§ Work required
Reproduce the material word for word, starting at its first line and ending at the line that contains "over: over -> area".

— Begin Data for the task —

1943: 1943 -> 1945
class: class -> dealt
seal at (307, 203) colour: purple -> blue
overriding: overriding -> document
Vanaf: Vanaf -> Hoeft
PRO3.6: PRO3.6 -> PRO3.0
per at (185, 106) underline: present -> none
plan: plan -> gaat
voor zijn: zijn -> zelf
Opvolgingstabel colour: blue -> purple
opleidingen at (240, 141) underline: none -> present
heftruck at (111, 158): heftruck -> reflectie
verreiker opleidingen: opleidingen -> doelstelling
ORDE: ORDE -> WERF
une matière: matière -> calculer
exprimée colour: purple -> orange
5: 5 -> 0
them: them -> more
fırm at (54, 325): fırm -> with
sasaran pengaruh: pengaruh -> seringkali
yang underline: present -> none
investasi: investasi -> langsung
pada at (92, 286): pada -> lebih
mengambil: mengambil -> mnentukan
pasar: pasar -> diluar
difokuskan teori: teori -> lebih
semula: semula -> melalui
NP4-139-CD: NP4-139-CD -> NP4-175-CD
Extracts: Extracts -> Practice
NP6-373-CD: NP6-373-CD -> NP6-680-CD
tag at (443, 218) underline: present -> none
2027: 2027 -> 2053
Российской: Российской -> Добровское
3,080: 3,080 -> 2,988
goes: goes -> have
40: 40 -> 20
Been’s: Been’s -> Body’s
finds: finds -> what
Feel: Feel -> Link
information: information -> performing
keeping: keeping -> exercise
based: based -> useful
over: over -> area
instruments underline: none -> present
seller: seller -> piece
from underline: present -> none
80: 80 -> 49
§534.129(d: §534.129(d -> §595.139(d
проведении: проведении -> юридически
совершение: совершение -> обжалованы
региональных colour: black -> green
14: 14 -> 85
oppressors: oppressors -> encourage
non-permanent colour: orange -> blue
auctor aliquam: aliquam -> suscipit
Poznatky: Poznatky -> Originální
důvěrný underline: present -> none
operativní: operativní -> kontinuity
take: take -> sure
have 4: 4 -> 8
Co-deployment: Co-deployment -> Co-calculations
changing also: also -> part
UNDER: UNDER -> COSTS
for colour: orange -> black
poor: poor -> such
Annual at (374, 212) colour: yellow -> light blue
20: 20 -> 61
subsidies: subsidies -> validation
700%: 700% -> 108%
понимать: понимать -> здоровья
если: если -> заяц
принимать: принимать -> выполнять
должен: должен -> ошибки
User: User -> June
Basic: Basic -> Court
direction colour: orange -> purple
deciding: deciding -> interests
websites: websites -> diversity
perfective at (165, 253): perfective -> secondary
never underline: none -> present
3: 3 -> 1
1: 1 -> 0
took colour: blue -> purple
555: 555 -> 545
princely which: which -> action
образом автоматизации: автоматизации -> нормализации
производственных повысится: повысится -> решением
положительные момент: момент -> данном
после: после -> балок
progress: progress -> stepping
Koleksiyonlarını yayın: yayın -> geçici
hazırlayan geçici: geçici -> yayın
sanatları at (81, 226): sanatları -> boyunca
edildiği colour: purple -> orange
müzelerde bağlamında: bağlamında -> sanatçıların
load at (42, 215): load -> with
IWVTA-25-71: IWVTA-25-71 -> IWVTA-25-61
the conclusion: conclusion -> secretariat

— End Data for the task —

§ The response
1943: 1943 -> 1945
class: class -> dealt
seal at (307, 203) colour: purple -> blue
overriding: overriding -> document
Vanaf: Vanaf -> Hoeft
PRO3.6: PRO3.6 -> PRO3.0
per at (185, 106) underline: present -> none
plan: plan -> gaat
voor zijn: zijn -> zelf
Opvolgingstabel colour: blue -> purple
opleidingen at (240, 141) underline: none -> present
heftruck at (111, 158): heftruck -> reflectie
verreiker opleidingen: opleidingen -> doelstelling
ORDE: ORDE -> WERF
une matière: matière -> calculer
exprimée colour: purple -> orange
5: 5 -> 0
them: them -> more
fırm at (54, 325): fırm -> with
sasaran pengaruh: pengaruh -> seringkali
yang underline: present -> none
investasi: investasi -> langsung
pada at (92, 286): pada -> lebih
mengambil: mengambil -> mnentukan
pasar: pasar -> diluar
difokuskan teori: teori -> lebih
semula: semula -> melalui
NP4-139-CD: NP4-139-CD -> NP4-175-CD
Extracts: Extracts -> Practice
NP6-373-CD: NP6-373-CD -> NP6-680-CD
tag at (443, 218) underline: present -> none
2027: 2027 -> 2053
Российской: Российской -> Добровское
3,080: 3,080 -> 2,988
goes: goes -> have
40: 40 -> 20
Been’s: Been’s -> Body’s
finds: finds -> what
Feel: Feel -> Link
information: information -> performing
keeping: keeping -> exercise
based: based -> useful
over: over -> area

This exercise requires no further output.